Heir to four generations of Alsatian bakery and pastry-making tradition, Pierre Hermé began his career at the age of 14 as an apprentice to Gaston Lenôtre.
Today he creates the world most famous and probably tastiest Macarons. Lightly crunchy crumbling in style, filled with passion and made to amaze. Each piece is a work of art. Highly priced but deserving every penny.
Famous in France, Japan and the United States, the man that Vogue called "the Picasso of Pastry" revolutionized pastry-making with regard to taste and modernity. With "pleasure as his only guide", Pierre Hermé has invented a totally original world of tastes, sensations and pleasures. With his original approach to the profession of pastry chef, he revolutionizes even the most firmly entrenched traditions. For example, he prefers discreet pastry decors and "uses sugar like salt, in other words, as a seasoning to heighten other shades of flavour." Refusing to sit on his laurels, he is always revising his own work, exploring new taste territories andrevisiting his own recipes.
As a result, praise has often been lavished on Pierre Hermé, who has been called "pastry provocateur" (Food & Wine), "an avant-garde pastry chef and a magician with tastes" (Paris-Match), "The Kitchen Emperor" (New York Times) and "The King of Modern Pâtisserie" (The Guardian), along with honours and decorations, as well as – most importantly – the admiring gratitude of connoisseurs of gourmet sweets.

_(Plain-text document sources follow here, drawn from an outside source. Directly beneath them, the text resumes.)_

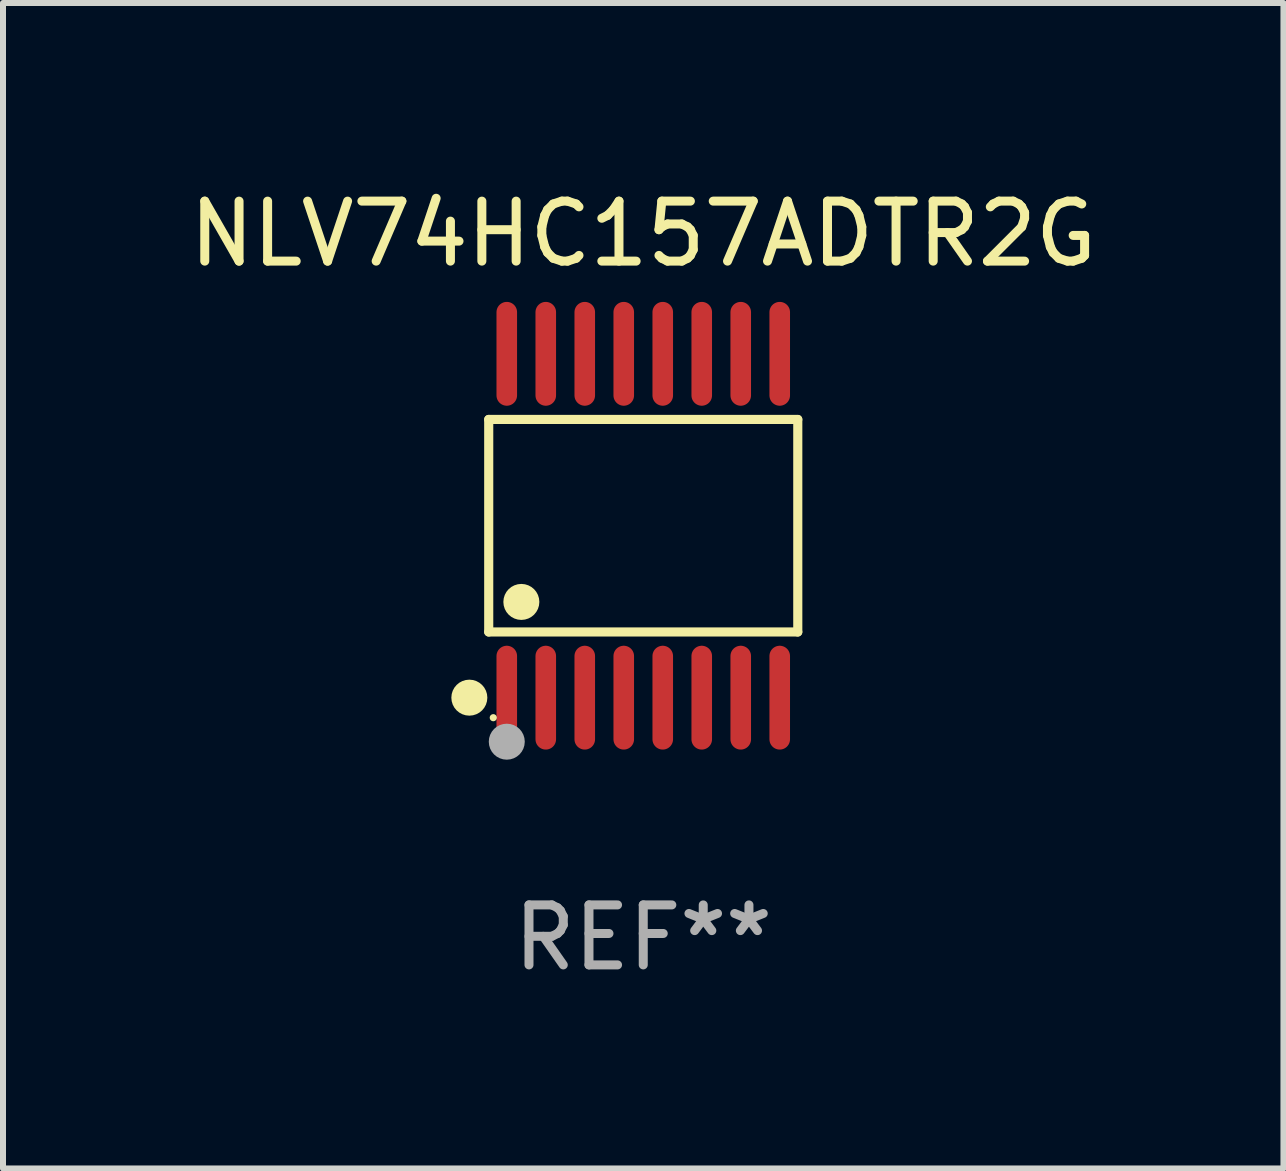
<source format=kicad_pcb>
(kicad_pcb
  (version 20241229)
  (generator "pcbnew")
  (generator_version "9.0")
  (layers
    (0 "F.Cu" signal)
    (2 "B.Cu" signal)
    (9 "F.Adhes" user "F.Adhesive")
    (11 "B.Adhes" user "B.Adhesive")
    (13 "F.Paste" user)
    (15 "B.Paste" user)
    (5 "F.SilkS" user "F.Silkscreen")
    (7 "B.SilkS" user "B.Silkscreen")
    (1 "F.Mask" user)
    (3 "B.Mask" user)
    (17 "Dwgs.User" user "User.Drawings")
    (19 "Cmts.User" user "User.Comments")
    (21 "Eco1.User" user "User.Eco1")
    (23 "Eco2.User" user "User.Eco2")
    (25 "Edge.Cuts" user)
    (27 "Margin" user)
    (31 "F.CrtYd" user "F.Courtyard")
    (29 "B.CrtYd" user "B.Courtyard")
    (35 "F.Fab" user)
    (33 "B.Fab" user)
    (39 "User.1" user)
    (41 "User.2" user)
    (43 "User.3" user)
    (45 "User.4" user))
  (footprint "NLV74HC157ADTR2G"
    (layer "F.Cu")
    (at 7.673 5.714)
    (property "Reference" "NLV74HC157ADTR2G" (at 0 -4.866 0) (layer "F.SilkS") (effects (font (size 1 1) (thickness 0.15))))
    (attr through_hole)
    (fp_line (start -2.576 -1.772) (end 2.576 -1.772) (stroke (width 0.152) (type solid)) (layer "F.SilkS"))
    (fp_line (start -2.576 1.771) (end -2.576 -1.772) (stroke (width 0.152) (type solid)) (layer "F.SilkS"))
    (fp_line (start 2.576 -1.772) (end 2.576 1.771) (stroke (width 0.152) (type solid)) (layer "F.SilkS"))
    (fp_line (start 2.576 1.771) (end -2.576 1.771) (stroke (width 0.152) (type solid)) (layer "F.SilkS"))
    (fp_circle (center -2.899 2.866) (end -2.749 2.866) (stroke (width 0.3) (type solid)) (fill no) (layer "F.SilkS"))
    (fp_circle (center -2.5 3.2) (end -2.47 3.2) (stroke (width 0.06) (type solid)) (fill no) (layer "F.SilkS"))
    (fp_circle (center -2.032 1.27) (end -1.882 1.27) (stroke (width 0.3) (type solid)) (fill no) (layer "F.SilkS"))
    (fp_circle (center -2.275 3.6) (end -2.125 3.6) (stroke (width 0.3) (type solid)) (fill no) (layer "F.Fab"))
    (fp_text user "REF**" (at 0 6.866 0) (layer "F.Fab") (effects (font (size 1 1) (thickness 0.15))))
    (pad "1" smd oval (at -2.275 2.866) (size 0.343 1.731) (layers "F.Cu" "F.Mask" "F.Paste"))
    (pad "2" smd oval (at -1.625 2.866) (size 0.343 1.731) (layers "F.Cu" "F.Mask" "F.Paste"))
    (pad "3" smd oval (at -0.975 2.866) (size 0.343 1.731) (layers "F.Cu" "F.Mask" "F.Paste"))
    (pad "4" smd oval (at -0.325 2.866) (size 0.343 1.731) (layers "F.Cu" "F.Mask" "F.Paste"))
    (pad "5" smd oval (at 0.325 2.866) (size 0.343 1.731) (layers "F.Cu" "F.Mask" "F.Paste"))
    (pad "6" smd oval (at 0.975 2.866) (size 0.343 1.731) (layers "F.Cu" "F.Mask" "F.Paste"))
    (pad "7" smd oval (at 1.625 2.866) (size 0.343 1.731) (layers "F.Cu" "F.Mask" "F.Paste"))
    (pad "8" smd oval (at 2.275 2.866) (size 0.343 1.731) (layers "F.Cu" "F.Mask" "F.Paste"))
    (pad "9" smd oval (at 2.275 -2.866) (size 0.343 1.731) (layers "F.Cu" "F.Mask" "F.Paste"))
    (pad "10" smd oval (at 1.625 -2.866) (size 0.343 1.731) (layers "F.Cu" "F.Mask" "F.Paste"))
    (pad "11" smd oval (at 0.975 -2.866) (size 0.343 1.731) (layers "F.Cu" "F.Mask" "F.Paste"))
    (pad "12" smd oval (at 0.325 -2.866) (size 0.343 1.731) (layers "F.Cu" "F.Mask" "F.Paste"))
    (pad "13" smd oval (at -0.325 -2.866) (size 0.343 1.731) (layers "F.Cu" "F.Mask" "F.Paste"))
    (pad "14" smd oval (at -0.975 -2.866) (size 0.343 1.731) (layers "F.Cu" "F.Mask" "F.Paste"))
    (pad "15" smd oval (at -1.625 -2.866) (size 0.343 1.731) (layers "F.Cu" "F.Mask" "F.Paste"))
    (pad "16" smd oval (at -2.275 -2.866) (size 0.343 1.731) (layers "F.Cu" "F.Mask" "F.Paste")))
  (gr_rect
    (start -3 -3)
    (end 18.345 16.428)
    (stroke (width 0.1) (type default))
    (fill no)
    (layer "Edge.Cuts")))
</source>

Pierre Herme, A Mystery by Charles Znaty: He is often asked where and how he gets his ideas for taste, texture and flavour combinations, these tasty creations that make up his brand and are recognizable among a thousand. He willingly answers... inspiration comes from his weakness for sweets, pleasure, sensations, encounters, fragrances and textures. Pierre Hermé is curious about everything and everything inspires him. It seems so easy! He travels while we are carried away by his creations. Many things have been written about Pierre Hermé: that he is “the Picasso of pastry-making; a Virtuoso of sweets; an Architect of emotions; the Dior of desserts”... but comparisons sidestep the issue. Various explanations have been sought, such as the lineage of pastry chefs he comes from, his training with the master Gaston Lenôtre, or his Alsatian heritage. Pierre Hermé admits that he owes his “passion for the profession” and his excessive taste for “work well done” to all of the above. To these criteria, he immediately adds “his eye for detail” and his “mental imagery”. These images let us catch a glimpse of his inner imaginary landscape, a sort of Zen garden where each stone contains an emotion, which Pierre Hermé, tirelessly and with patience, arranges with his delicate touch and that special tenderness of his which at times is visible in his eyes. A “mental landscape” where he finds his inspiration, cultivates, composes, imagines, looks, weighs and invents what our pleasures of tomorrow will be.